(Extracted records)

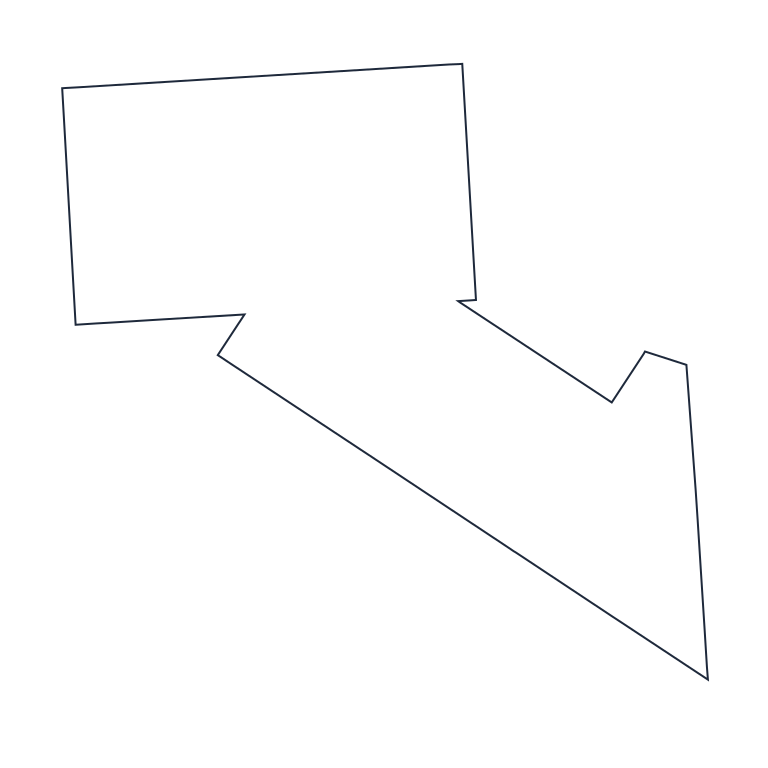 the district of General Belgrano, Chaco, Argentina, rotated 356°
{"feature_id": "61730980B57634400026456", "entity_name": "General Belgrano", "entity_type": "district", "adm_level": 2, "iso_a3": "ARG", "parent_name": "Argentina", "parent_adm1": "Chaco", "projection": "mercator", "projection_center": [-61.053, -26.902], "detail": "fine", "context": "isolated", "style": "outline", "palette": "slate", "viewbox_px": 768, "rotation_deg": 356, "n_neighbors": 0, "source": "geoboundaries", "source_scale": "gbopen_adm2", "svg_char_len": 690}
<svg xmlns="http://www.w3.org/2000/svg" viewBox="0 0 768 768"><g transform="rotate(356 384 384)"><path d="M687.1,587.0L687.4,541.4L687.5,511.2L687.0,386.0L646.6,369.8L645.2,372.0L609.9,418.3L466.1,308.4L463.8,306.5L475.9,306.6L481.6,306.6L482.5,231.0L484.4,70.1L480.9,70.1L471.3,69.8L447.5,69.6L257.3,68.0L196.0,67.5L99.6,66.7L86.5,66.5L83.6,66.5L83.2,98.9L82.1,182.2L80.5,303.4L100.9,303.5L115.7,303.7L166.5,304.1L249.7,304.9L244.7,311.5L243.2,313.4L220.2,343.6L229.8,351.0L356.2,447.9L360.8,451.4L370.3,458.7L494.6,554.3L501.9,560.0L503.4,561.0L507.2,563.9L596.0,632.2L605.2,639.2L686.5,701.5L686.4,688.8L686.7,651.9L687.1,587.0Z" fill="none" stroke="#1e293b" stroke-width="2"/></g></svg>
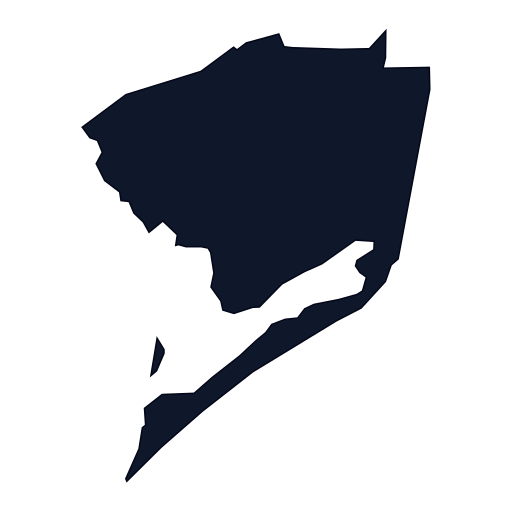 outline of Calhoun, Texas, United States of America
{"feature_id": "52423323B71782729975754", "entity_name": "Calhoun", "entity_type": "district", "adm_level": 2, "iso_a3": "USA", "parent_name": "United States of America", "parent_adm1": "Texas", "projection": "robinson", "projection_center": [-96.654, 28.395], "detail": "fine", "context": "isolated", "style": "filled", "palette": "ink", "viewbox_px": 512, "rotation_deg": 0, "n_neighbors": 0, "source": "geoboundaries", "source_scale": "gbopen_adm2", "svg_char_len": 1157}
<svg xmlns="http://www.w3.org/2000/svg" viewBox="0 0 512 512"><path d="M246.3,42.9L237.0,49.9L233.6,47.2L200.9,71.4L126.0,94.6L82.2,127.2L89.9,137.7L97.4,140.4L102.3,152.3L96.2,163.7L104.7,180.6L119.7,192.0L121.0,200.6L129.1,201.5L133.9,213.1L143.3,222.0L149.0,232.3L162.8,221.0L177.3,234.8L175.7,245.4L178.4,244.6L185.9,246.7L201.1,246.7L208.1,248.1L210.7,252.5L213.9,273.0L211.0,287.1L220.9,301.0L222.9,310.1L233.9,313.4L252.7,307.3L259.4,307.0L281.9,284.0L304.4,271.6L321.9,263.8L355.4,240.1L374.2,241.3L373.9,249.7L357.0,260.4L355.5,266.0L360.0,272.6L366.4,277.1L362.5,291.0L356.9,294.5L338.5,299.6L314.0,304.4L304.7,308.8L297.7,318.0L285.2,319.3L271.8,324.4L265.8,332.6L256.1,340.6L239.7,355.9L212.4,377.3L194.1,393.3L162.1,394.5L144.5,408.3L145.6,425.2L142.4,427.6L139.0,448.9L125.8,478.7L126.8,481.3L161.2,447.2L202.7,410.9L252.9,371.7L336.3,320.9L361.2,308.0L385.4,281.5L391.2,264.9L398.1,259.0L429.8,89.4L429.3,67.4L383.0,68.2L385.5,57.8L385.8,30.7L369.3,48.7L340.9,49.3L292.5,47.7L284.0,46.7L278.8,34.0L246.3,42.9ZM150.9,375.6L156.5,370.9L164.0,353.4L164.0,349.6L157.1,338.2L150.9,375.6Z" fill="#0f172a" stroke="#020617" stroke-width="1.5"/></svg>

#### What to work on:
Set out every line of the data above as a numbered list, dropping any blank lines. Leave the pictures out of your answer.

#### Expected answer:
1.  the district of General Belgrano, Chaco, Argentina, rotated 356°
2. {"feature_id": "61730980B57634400026456", "entity_name": "General Belgrano", "entity_type": "district", "adm_level": 2, "iso_a3": "ARG", "parent_name": "Argentina", "parent_adm1": "Chaco", "projection": "mercator", "projection_center": [-61.053, -26.902], "detail": "fine", "context": "isolated", "style": "outline", "palette": "slate", "viewbox_px": 768, "rotation_deg": 356, "n_neighbors": 0, "source": "geoboundaries", "source_scale": "gbopen_adm2", "svg_char_len": 690}
3. <svg xmlns="http://www.w3.org/2000/svg" viewBox="0 0 768 768"><g transform="rotate(356 384 384)"><path d="M687.1,587.0L687.4,541.4L687.5,511.2L687.0,386.0L646.6,369.8L645.2,372.0L609.9,418.3L466.1,308.4L463.8,306.5L475.9,306.6L481.6,306.6L482.5,231.0L484.4,70.1L480.9,70.1L471.3,69.8L447.5,69.6L257.3,68.0L196.0,67.5L99.6,66.7L86.5,66.5L83.6,66.5L83.2,98.9L82.1,182.2L80.5,303.4L100.9,303.5L115.7,303.7L166.5,304.1L249.7,304.9L244.7,311.5L243.2,313.4L220.2,343.6L229.8,351.0L356.2,447.9L360.8,451.4L370.3,458.7L494.6,554.3L501.9,560.0L503.4,561.0L507.2,563.9L596.0,632.2L605.2,639.2L686.5,701.5L686.4,688.8L686.7,651.9L687.1,587.0Z" fill="none" stroke="#1e293b" stroke-width="2"/></g></svg>
4.  outline of Calhoun, Texas, United States of America
5. {"feature_id": "52423323B71782729975754", "entity_name": "Calhoun", "entity_type": "district", "adm_level": 2, "iso_a3": "USA", "parent_name": "United States of America", "parent_adm1": "Texas", "projection": "robinson", "projection_center": [-96.654, 28.395], "detail": "fine", "context": "isolated", "style": "filled", "palette": "ink", "viewbox_px": 512, "rotation_deg": 0, "n_neighbors": 0, "source": "geoboundaries", "source_scale": "gbopen_adm2", "svg_char_len": 1157}
6. <svg xmlns="http://www.w3.org/2000/svg" viewBox="0 0 512 512"><path d="M246.3,42.9L237.0,49.9L233.6,47.2L200.9,71.4L126.0,94.6L82.2,127.2L89.9,137.7L97.4,140.4L102.3,152.3L96.2,163.7L104.7,180.6L119.7,192.0L121.0,200.6L129.1,201.5L133.9,213.1L143.3,222.0L149.0,232.3L162.8,221.0L177.3,234.8L175.7,245.4L178.4,244.6L185.9,246.7L201.1,246.7L208.1,248.1L210.7,252.5L213.9,273.0L211.0,287.1L220.9,301.0L222.9,310.1L233.9,313.4L252.7,307.3L259.4,307.0L281.9,284.0L304.4,271.6L321.9,263.8L355.4,240.1L374.2,241.3L373.9,249.7L357.0,260.4L355.5,266.0L360.0,272.6L366.4,277.1L362.5,291.0L356.9,294.5L338.5,299.6L314.0,304.4L304.7,308.8L297.7,318.0L285.2,319.3L271.8,324.4L265.8,332.6L256.1,340.6L239.7,355.9L212.4,377.3L194.1,393.3L162.1,394.5L144.5,408.3L145.6,425.2L142.4,427.6L139.0,448.9L125.8,478.7L126.8,481.3L161.2,447.2L202.7,410.9L252.9,371.7L336.3,320.9L361.2,308.0L385.4,281.5L391.2,264.9L398.1,259.0L429.8,89.4L429.3,67.4L383.0,68.2L385.5,57.8L385.8,30.7L369.3,48.7L340.9,49.3L292.5,47.7L284.0,46.7L278.8,34.0L246.3,42.9ZM150.9,375.6L156.5,370.9L164.0,353.4L164.0,349.6L157.1,338.2L150.9,375.6Z" fill="#0f172a" stroke="#020617" stroke-width="1.5"/></svg>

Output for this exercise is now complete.